The key concept for this might be called "reputation tracking" or "proof of identity".

The idea is that every attempt to request a web page could be quickly sorted into one of three categories:

  • A (highest): Known users with accounts
  • B: Known browsers with a signed cookie
  • C (lowest): Anonymous

This filtering would take place at a stage before attempting to access the actual web site; queued requests would only be passed to the actual sites after being placed in appropriate queues -- with the requests in the "A" queue being passed along first, and those in lower queues only being passed along (when there was capacity to handle them) after any higher-ranked queues were empty.

Mechanism

Every anonymous request (class C) would be offered a unique cookie.
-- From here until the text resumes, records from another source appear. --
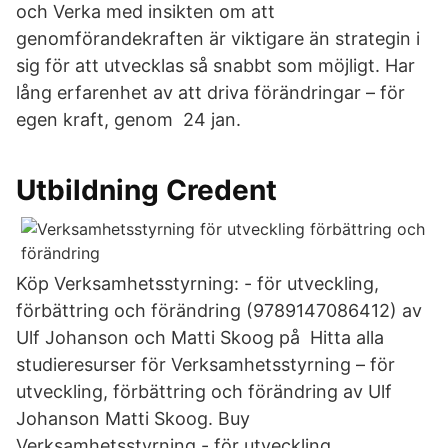
och Verka med insikten om att
genomförandekraften är viktigare än strategin i
sig för att utvecklas så snabbt som möjligt. Har
lång erfarenhet av att driva förändringar – för
egen kraft, genom 24 jan.
Utbildning Credent
Köp Verksamhetsstyrning: - för utveckling,
förbättring och förändring (9789147086412) av
Ulf Johanson och Matti Skoog på Hitta alla
studieresurser för Verksamhetsstyrning – för
utveckling, förbättring och förändring av Ulf
Johanson Matti Skoog. Buy
Verksamhetsstyrning - för utveckling,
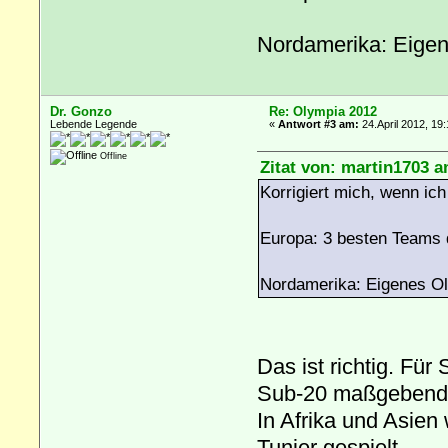
Nordamerika: Eigen
Dr. Gonzo
Re: Olympia 2012
Lebende Legende
«
Antwort #3 am:
24.April 2012, 19:
Offline
Zitat von: martin1703 a
Korrigiert mich, wenn ich
Europa: 3 besten Teams
Nordamerika: Eigenes Ol
Das ist richtig. F
Sub-20 maßgebend
In Afrika und Asie
Tunier gespielt.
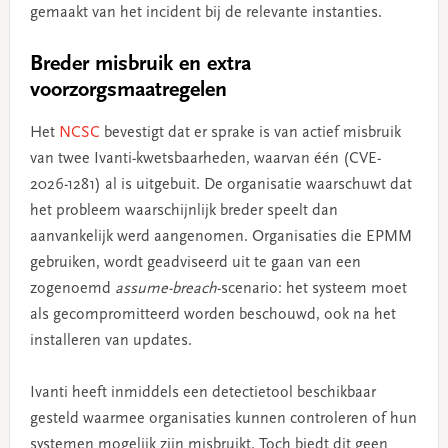
gemaakt van het incident bij de relevante instanties.
Breder misbruik en extra
voorzorgsmaatregelen
Het
NCSC
bevestigt dat er sprake is van actief misbruik
van twee Ivanti-kwetsbaarheden, waarvan één (CVE-
2026-1281) al is uitgebuit. De organisatie waarschuwt dat
het probleem waarschijnlijk breder speelt dan
aanvankelijk werd aangenomen. Organisaties die EPMM
gebruiken, wordt geadviseerd uit te gaan van een
zogenoemd
assume-breach
-scenario: het systeem moet
als gecompromitteerd worden beschouwd, ook na het
installeren van updates.
Ivanti heeft inmiddels een detectietool beschikbaar
gesteld waarmee organisaties kunnen controleren of hun
systemen mogelijk zijn misbruikt. Toch biedt dit geen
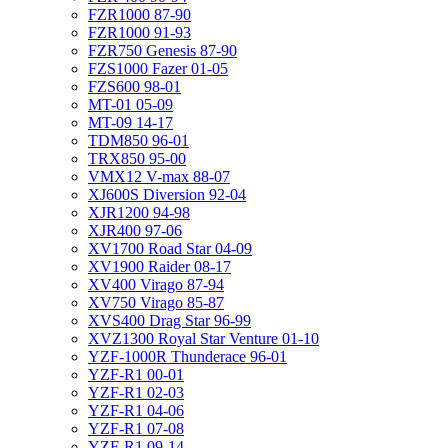
FZR1000 87-90
FZR1000 91-93
FZR750 Genesis 87-90
FZS1000 Fazer 01-05
FZS600 98-01
MT-01 05-09
MT-09 14-17
TDM850 96-01
TRX850 95-00
VMX12 V-max 88-07
XJ600S Diversion 92-04
XJR1200 94-98
XJR400 97-06
XV1700 Road Star 04-09
XV1900 Raider 08-17
XV400 Virago 87-94
XV750 Virago 85-87
XVS400 Drag Star 96-99
XVZ1300 Royal Star Venture 01-10
YZF-1000R Thunderace 96-01
YZF-R1 00-01
YZF-R1 02-03
YZF-R1 04-06
YZF-R1 07-08
YZF-R1 09-14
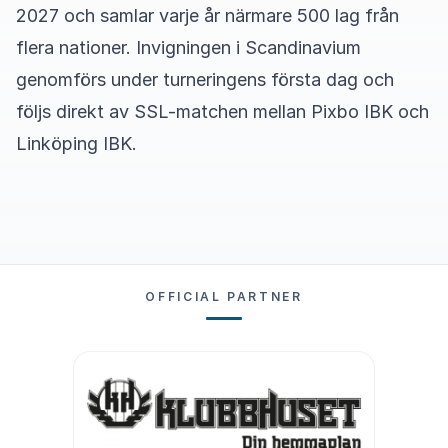
2027 och samlar varje år närmare 500 lag från
flera nationer. Invigningen i Scandinavium
genomförs under turneringens första dag och
följs direkt av SSL-matchen mellan Pixbo IBK och
Linköping IBK.
OFFICIAL PARTNER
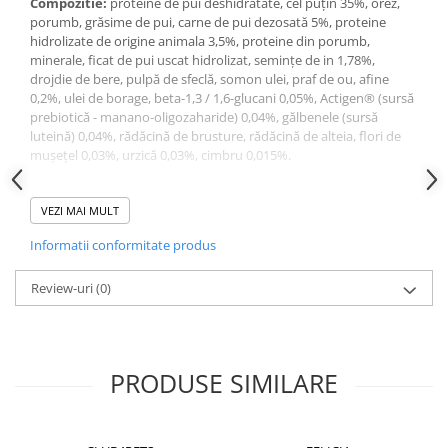
Compozitie:
proteine ​​de pui deshidratate, cel puțin 35%, orez,
porumb, grăsime de pui, carne de pui dezosată 5%, proteine ​​
hidrolizate de origine animala 3,5%, proteine ​​din porumb,
minerale, ficat de pui uscat hidrolizat, semințe de in 1,78%,
drojdie de bere, pulpă de sfeclă, somon ulei, praf de ou, afine
0,2%, ulei de borage, beta-1,3 / 1,6-glucani 0,05%, Actigen® (sursă
prebiotică - manano-oligozaharide) 0,04%, gălbenele (sursă
luteină) 0,04%, rădăcină de brusture, rădăcină de alteia, flori de
mușețel 0,03%, urzică 0,03%, cimbru 0,015%.
Constituenţi analitici:
proteina ​​bruta 34%, grăsime brută 16%,
cenușă brută 6,6%, fibre brute 1,5%, calciu 1,25%, fosfor 1,05%,
VEZI MAI MULT
magneziu 0,09%
Informatii conformitate produs
Aditivi (per kg) hrana:
acizi grași omega-3 5,5 g, acizi grași
omega-6 33,2 g
Review-uri
(0)
Aditivi: vitamine (per kg hrană), mg/kg
: vitamina A 15.000 UI,
vitamina D3 750 UI, vitamina E 600
vitamina C 200, vitamina B6 6, vitamina H (biotină) 0,08, 2100 de
PRODUSE SIMILARE
taurină, fier 35, iod 2.5, cupru 8.2
mangan 38, zinc 148, seleniu 0,09, DL-metionină 2.500
Aditivi tehnologici (per kg hrană), mg/kg
: antioxidant natural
This cookie would contain server-signed identity-and-state information.

If a valid cookie is presented with an access-request, then that request defaults to class B; if not, it remains in class C. The cookies presented with class B requests allow us to distinguish between individual actors (even if -- or perhaps especially if -- they share the cookie amongst multiple bots at different IP addresses) for purposes of rate-limiting, ROBOTS.TXT-compliance, and any other problematic behaviors.

Scenarios

So, for example: if a class-B request isn't obeying ROBOTS.TXT, and we have no reason to think it's a real user (e.g. delay between unrelated requests is too short) then we'd maybe kick it into category C.

Even if it's difficult to tell the difference between "legit but non-logged-in user accessing a no-bots zone" and "bot misbehaving", B would still get lower priority than A, so the site should always stay responsive for logged-in users (because they get top access priority).

Obstacles

  • The filtering code itself would need to be very fast and should avoid using a database, because that would create congestion even for class C requests.
    • A key technique, which may pose its own issues, is for applications to add login-state to the cookie. Many applications could easily support this with extensions or addons, but there may not be a universal solution.
  • The filtering code needs to be run across all vhosts on a server. I'm thinking this can be done via httpd configuration, but the exact methodology remains to be determined.